Queen’s University marked one of many sites worldwide taking part in the “World Restart a Heart Day” initiative last week.
On October 16, World Restart a Heart Day aims to raise awareness of cardiac arrest and what bystanders can do to help greatly improve someone’s chance of survival.
This year McMaster’s Cardiovascular and Resuscitation Student Group led the charge in activities hosted at 12 universities in Ontario, with student volunteers facilitating basic CPR training at each participating campus.
The organizers from McMaster, Bianca Mammarella or Mika’il Visanji, started outreach in May to connect with other universities and site leaders at each school, aiming to provide training to 2,500 people in a single day.
While participants didn’t become CPR certified, the informal training acted as a way to share basic CPR knowledge and awareness of cardiac arrests, with an emphasis on the importance of someone stepping in when it happens.
A typical CPR/First Aid certification takes place over a two day span, while those run at Queen’s and other schools generally only engaged passing students for a handful of minutes.

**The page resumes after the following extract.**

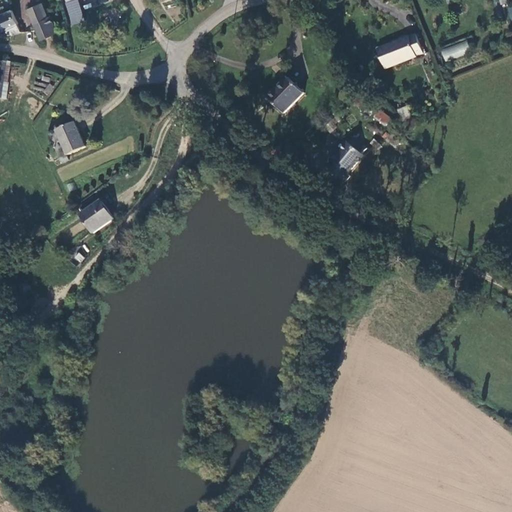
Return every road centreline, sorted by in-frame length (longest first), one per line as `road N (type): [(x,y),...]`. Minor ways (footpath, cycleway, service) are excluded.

Mika’il Visanji said in a perfect world everyone would be taken through the extensive course, but these smaller demonstrations help to instill basic knowledge into a wide range of people.

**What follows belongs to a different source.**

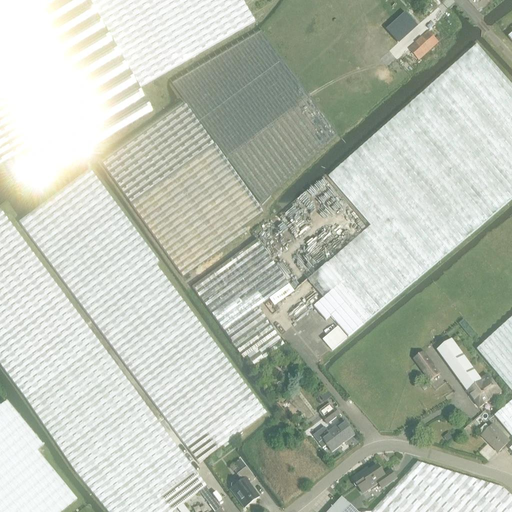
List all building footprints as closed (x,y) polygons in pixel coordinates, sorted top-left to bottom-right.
[(0,0),(0,164),(11,157),(28,186),(152,112),(139,89),(87,0),(0,0)] [(87,0),(139,89),(254,22),(242,0),(87,0)] [(406,13),(386,31),(400,46),(420,28),(406,13)] [(418,60),(438,42),(428,31),(409,49),(418,60)] [(260,204),(337,134),(261,32),(171,84),(260,204)] [(511,35),(509,38),(511,42),(511,317),(477,351),(511,392),(511,402),(495,417),(511,437),(511,35)] [(308,280),(324,299),(334,291),(363,325),(414,282),(416,282),(511,198),(511,84),(477,45),(328,176),(371,226),(308,280)] [(183,103),(100,163),(183,278),(247,232),(243,227),(262,213),(183,103)] [(10,161),(5,164),(16,183),(22,179),(10,161)] [(19,224),(104,337),(200,465),(266,414),(248,388),(155,266),(158,263),(104,187),(90,169),(19,224)] [(106,511),(177,511),(176,510),(173,511),(172,511),(161,497),(194,472),(104,351),(0,211),(0,368),(77,476),(104,508),(104,509),(106,511)] [(256,241),(191,288),(223,332),(231,344),(243,359),(246,357),(254,367),(264,360),(284,345),(276,335),(265,319),(256,308),(268,300),(288,285),(256,241)] [(348,337),(363,325),(334,291),(324,299),(314,308),(326,322),(331,318),(348,337)] [(464,320),(459,325),(471,339),(476,334),(464,320)] [(437,326),(430,332),(435,339),(443,333),(437,326)] [(338,328),(323,341),(332,351),(347,339),(338,328)] [(479,409),(501,393),(487,375),(480,380),(452,340),(438,351),(479,409)] [(430,382),(439,375),(423,353),(414,360),(430,382)] [(0,511),(63,511),(76,501),(37,452),(43,448),(6,403),(0,407),(0,511)] [(320,411),(320,414),(323,418),(327,424),(339,415),(335,409),(334,409),(331,405),(329,405),(320,411)] [(315,436),(314,439),(318,444),(323,449),(327,446),(332,453),(355,435),(344,422),(329,433),(326,429),(323,429),(315,436)] [(498,453),(510,442),(493,425),(482,436),(498,453)] [(443,438),(447,442),(452,438),(448,434),(443,438)] [(373,511),(511,511),(511,497),(503,489),(419,464),(373,511)] [(383,490),(397,480),(391,471),(384,476),(378,466),(369,473),(367,470),(353,480),(364,495),(379,484),(383,490)] [(241,481),(238,484),(236,483),(234,483),(231,486),(230,488),(231,489),(230,490),(244,509),(259,498),(249,484),(255,480),(246,468),(236,475),(241,481)] [(206,487),(194,472),(161,497),(172,511),(173,511),(176,510),(177,509),(183,505),(199,492),(204,488),(206,487)] [(222,511),(204,488),(199,492),(213,511),(222,511)] [(356,511),(343,499),(330,511),(356,511)]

He says the goal is to give people enough knowledge that they’ll be comfortable enough to at least try to help.
“There’s not always going to be someone who’s trained,” Visanji said.
“Really the goal with this is for people who don’t have the time, don’t have the money to do one of those formal courses, if all we have is 2-5 minutes of their time we just want to give them the most information that they need so if they were to witness a cardiac arrest they know what to do.”
At Queen’s, co-founder of Queen’s Cardiac Research committee Reem Al Rawi felt it was a perfect event for the committee to get involved in.
The group set up a booth in the ARC from 11 am to 6 pm to take as many students as possible through the basics of CPR, and managed to train just under 300 people.
Al Rawi said a lot of people weren’t completely new to CPR or the use of Automatic External Defibrillators (AED), and so at the very least events like the one last week act as a refresher for people to keep that potentially life saving skill sharp enough to use.
“We actually noticed that a lot of students who were coming up to our booth already had some experience with CPR and AED training,” Al Rawi said.
“But they just had either forgotten the steps or were just kind of reluctant to jump in for one reason or another. So we thought that giving them just a very general debrief like that would make them more comfortable jumping in in the future.”
The event also hoped to raise support for Bill 141, the Defibrillator Registration and Public Access Act which aims to establish an AED registry in Ontario and mandate the use of AEDs in public spaces.
The bill passed legislature in 2020 but hasn’t been finalized.
Dr. Steven Brooks, with the department of emergency medicine at Queen’s, says he hopes to see the accessibility of AEDs go even further than Bill 141 would mandate, saying that AEDs for the home like a product coming out of Australia should become more commonplace.
Dr. Brooks says considering the low amount of people who generally survive cardiac arrest outside of a hospital setting, only about 10%, responding to an event should be something people are generally more prepared for.
“I think it’s really important that we raise visibility of cardiac arrest to the level that we have done so with fire safety,” Dr. Brooks said.
“These little events I think serve to raise our awareness of cardiac arrest hopefully to get to that level where it’s just a normal part of our public safety landscape, it’s part of our expectations when we send our kid to school or we go to a workplace.”
Of people who experience cardiac arrest outside of hospital, roughly 50% of people receive bystander CPR and less than 3% get the advantage of an AED before paramedics arrive.
When staff are hyper prepared to respond to cardiac arrest and AEDs are available, the survival rate of a cardiac arrest can jump to roughly 70% according to one study.
Dr. Brooks says community preparedness and response can be improved, and lives can be saved by doing so.
“There’s sort of an impression that these things just happen and people die sometimes,” Dr. Brooks said.
“Many people who die like this, this was a preventable death if bystander CPR and AED happened.”
This year’s student led initiative saw over 3,500 students and faculty receive training at various universities.